Authorities reported that one passenger was found dead after a thorough search for a tiny plane that crashed in a foggy area of Los Angeles on Saturday night.
At 11:20 p.m., the Los Angeles Fire Department posted a warning online. They stated that one victim was discovered at the accident site of the single-engine aircraft.
There was no quick way to identify the pilot, and it was thought that nobody else was aboard.
Fire department ground troops discovered the downed aircraft atop a steep slope at Beverly Glen Circle.

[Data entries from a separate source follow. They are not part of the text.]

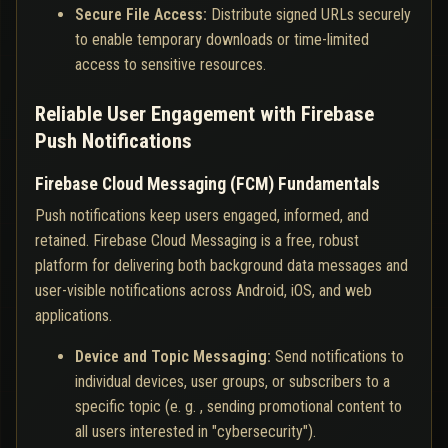
Secure File Access:
Distribute signed URLs securely
to enable temporary downloads or time-limited
access to sensitive resources.
Reliable User Engagement with Firebase
Push Notifications
Firebase Cloud Messaging (FCM) Fundamentals
Push notifications keep users engaged, informed, and
retained. Firebase Cloud Messaging is a free, robust
platform for delivering both background data messages and
user-visible notifications across Android, iOS, and web
applications.
Device and Topic Messaging:
Send notifications to
individual devices, user groups, or subscribers to a
specific topic (e. g. , sending promotional content to
all users interested in "cybersecurity").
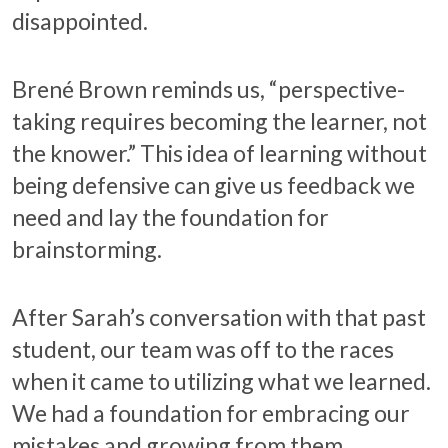
disappointed.
Brené Brown reminds us, “perspective-
taking requires becoming the learner, not
the knower.” This idea of learning without
being defensive can give us feedback we
need and lay the foundation for
brainstorming.
After Sarah’s conversation with that past
student, our team was off to the races
when it came to utilizing what we learned.
We had a foundation for embracing our
mistakes and growing from them.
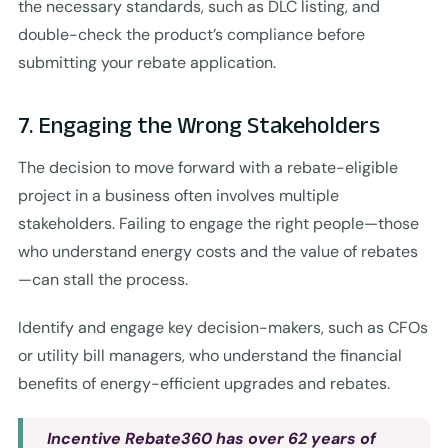
the necessary standards, such as DLC listing, and
double-check the product’s compliance before
submitting your rebate application.
7. Engaging the Wrong Stakeholders
The decision to move forward with a rebate-eligible
project in a business often involves multiple
stakeholders. Failing to engage the right people—those
who understand energy costs and the value of rebates
—can stall the process.
Identify and engage key decision-makers, such as CFOs
or utility bill managers, who understand the financial
benefits of energy-efficient upgrades and rebates.
Incentive Rebate360 has over 62 years of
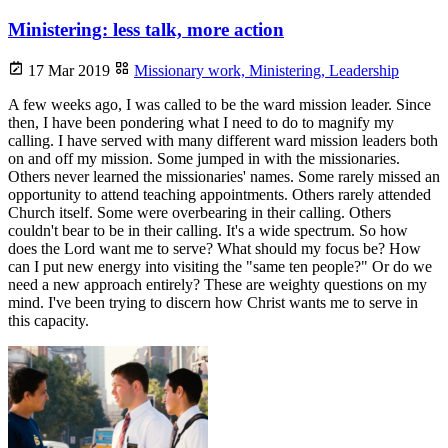
Ministering: less talk, more action
17 Mar 2019
Missionary work,
Ministering,
Leadership
A few weeks ago, I was called to be the ward mission leader. Since
then, I have been pondering what I need to do to magnify my
calling. I have served with many different ward mission leaders both
on and off my mission. Some jumped in with the missionaries.
Others never learned the missionaries' names. Some rarely missed an
opportunity to attend teaching appointments. Others rarely attended
Church itself. Some were overbearing in their calling. Others
couldn't bear to be in their calling. It's a wide spectrum. So how
does the Lord want me to serve? What should my focus be? How
can I put new energy into visiting the "same ten people?" Or do we
need a new approach entirely? These are weighty questions on my
mind. I've been trying to discern how Christ wants me to serve in
this capacity.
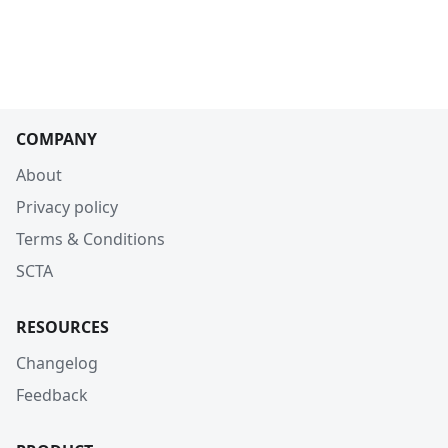
COMPANY
About
Privacy policy
Terms & Conditions
SCTA
RESOURCES
Changelog
Feedback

The jet was initially reported as missing by an air traffic controller. The plane was reportedly flying between Santa Monica Airport and Van Nuys Airport when the controller lost radar contact with it, according to a warning from the fire department just after 8 o’clock.
The agency said that there were no 911 calls reporting crashes.
Before a helicopter discovered a signal from an aircraft emergency position radio beacon near Beverly Glen Terrace and Beverly Glen Boulevard, ground crews and fire department helicopters searched for nearly an hour.
The Beverley Crest neighborhood near Mulholland Drive was then grid-searched by ground personnel while it was “shrouded in thick ground-level fog,” according to the department.
With help from the Federal Aviation Administration, Van Nuys Airport, Burbank Airport, Los Angeles International Airport, and the U.S., searchers used data from the pilot’s cell phone provider.
The fire department reported to the Air Force.